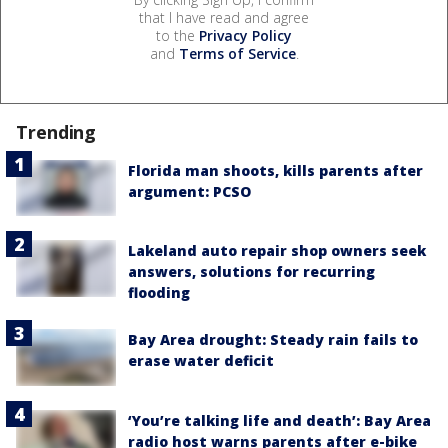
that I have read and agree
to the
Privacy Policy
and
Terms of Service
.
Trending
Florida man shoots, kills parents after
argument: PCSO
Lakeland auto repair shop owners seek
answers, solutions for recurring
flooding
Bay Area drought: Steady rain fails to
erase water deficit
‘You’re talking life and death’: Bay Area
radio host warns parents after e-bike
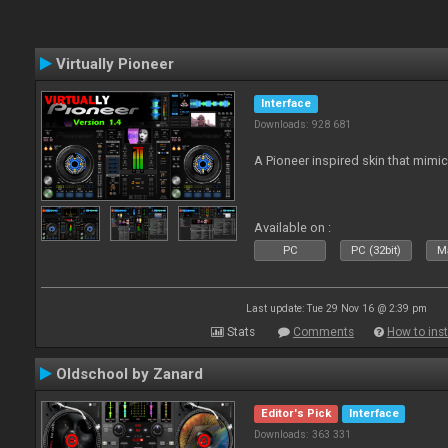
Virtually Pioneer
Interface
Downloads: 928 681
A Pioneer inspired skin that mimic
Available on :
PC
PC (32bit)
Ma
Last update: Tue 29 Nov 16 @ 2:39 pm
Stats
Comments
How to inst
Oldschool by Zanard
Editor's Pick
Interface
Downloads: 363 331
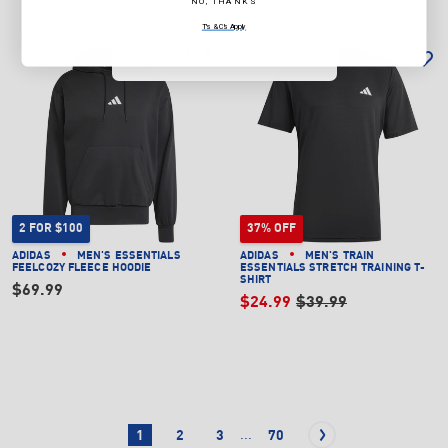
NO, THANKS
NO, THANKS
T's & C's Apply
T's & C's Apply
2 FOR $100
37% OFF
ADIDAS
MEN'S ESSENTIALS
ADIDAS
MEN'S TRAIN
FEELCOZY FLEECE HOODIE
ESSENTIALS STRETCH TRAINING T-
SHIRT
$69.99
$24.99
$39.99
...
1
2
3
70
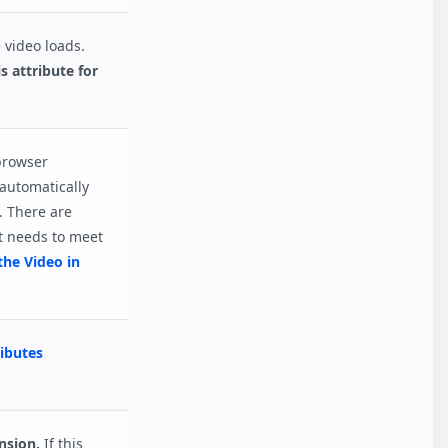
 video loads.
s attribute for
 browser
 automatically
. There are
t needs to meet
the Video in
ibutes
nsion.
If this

--------

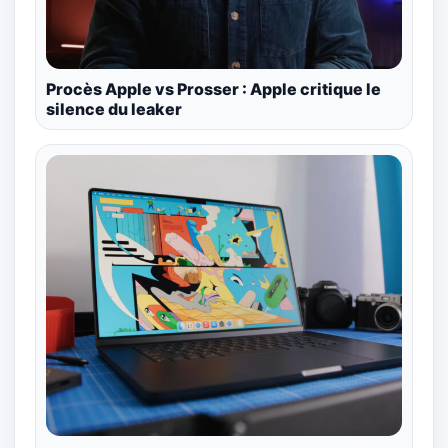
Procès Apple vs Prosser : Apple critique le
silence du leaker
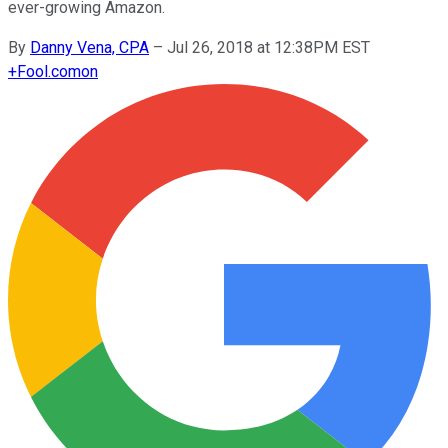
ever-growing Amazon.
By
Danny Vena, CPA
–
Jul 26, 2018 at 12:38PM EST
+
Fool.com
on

--------

*Assignment*.
Your answer should be the lines above, word for word, from the line with "that I have read and agree" through the line with "s attribute for", minus the pictures.

*Response to this task*.
that I have read and agree
to the
Privacy Policy
and
Terms of Service
.
Trending
Florida man shoots, kills parents after
argument: PCSO
Lakeland auto repair shop owners seek
answers, solutions for recurring
flooding
Bay Area drought: Steady rain fails to
erase water deficit
‘You’re talking life and death’: Bay Area
radio host warns parents after e-bike
Virtually Pioneer
Interface
Downloads: 928 681
A Pioneer inspired skin that mimic
Available on :
PC
PC (32bit)
Ma
Last update: Tue 29 Nov 16 @ 2:39 pm
Stats
Comments
How to inst
Oldschool by Zanard
Editor's Pick
Interface
Downloads: 363 331
NO, THANKS
NO, THANKS
T's & C's Apply
T's & C's Apply
2 FOR $100
37% OFF
ADIDAS
MEN'S ESSENTIALS
ADIDAS
MEN'S TRAIN
FEELCOZY FLEECE HOODIE
ESSENTIALS STRETCH TRAINING T-
SHIRT
$69.99
$24.99
$39.99
...
1
2
3
70
 video loads.
s attribute for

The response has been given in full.